Her poetry, which explores interior life, her public privacy, did not arouse suspicion, but publishing with Giấy Vụn was a mark against her. However, it was her master’s thesis exploring the work of the dissident Open Mouth poetry group, and subsequent funding from Arts Network Asia to write more essays about marginalized contemporary artists, that finally brought the wrathful mechanism of the State down upon her. Her thesis and master’s certificate were revoked, she and her thesis advisor were suspended from their teaching posts at the Hà Nội University of Education, and a series of articles in State media (all newspapers are to different degrees controlled by the State) questioned her morality and claimed she “attacked the Party.” As Nhã Thuyên writes, “from the first slandering article in May 2013, to official condemnation of the thesis in March 2014, until now in 2017, my works and communication in the field of literature continue to be impeded or restricted in some way.” In the face of so much loss, dissidents and diasporic writers expected her to finally align fully with them.

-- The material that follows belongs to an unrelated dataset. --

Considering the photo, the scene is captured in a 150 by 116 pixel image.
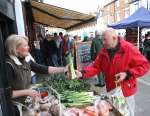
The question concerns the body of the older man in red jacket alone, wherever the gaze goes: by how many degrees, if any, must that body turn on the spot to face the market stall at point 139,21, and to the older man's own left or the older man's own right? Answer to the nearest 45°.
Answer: approximately 135° to the older man's own right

When instead she seemingly withdrew from the public discourse, some claimed she was being “passive.”

Yet, like Trần Trung Tín and his luminous paintings, Nhã Thuyên continues to propose a different means of living with and in struggle, a means that she defines for herself. She has not chosen abstention. With her translator and friend Kaitlin Rees she founded AJAR, a small bilingual journal and press that created a space for sharing the kind of experimental writing that she would like to see encouraged in Vietnam and across borders. They also organized a poetry festival whose mission “concentrates on translational and transnational issues in various contexts of expression, ranging from the personal, the experimental, the feminine, to the (in)visible.” Nhã Thuyên has continued writing essays, which have been translated and published in Asymptote, Jacket2, Da Mau, Cordite Review, and elsewhere. This work is now collected in un\\martyred, by Roof Books, whose parent foundation Segue published the esteemed experimental poetry journal L=A=N=G=U=A=G=E. She also is currently working on a new collaborative manuscript.

In short, over the past decade Nhã Thuyên has moved from hoping for the best from other communities to instead trying to create her own. She is still a prickly idealist. As she writes in “Womxn’s Poetry: A Resonance of Voices”:

“And this effort is certainly continuing here, as well as wherever you are reading this from. I hope to revive, erase, and extend questions that have been dug up in Vietnamese literature, push farther, open wider the calls, emancipate literary experiments, and expand every sense of self-location in equality . . . for me, being able to see the possibilities of free individual voices still brings trust and sharing to a place where poets truly possess a private space. Although tiny, that place brims with a powerful permeability and resonance, strong and tender.”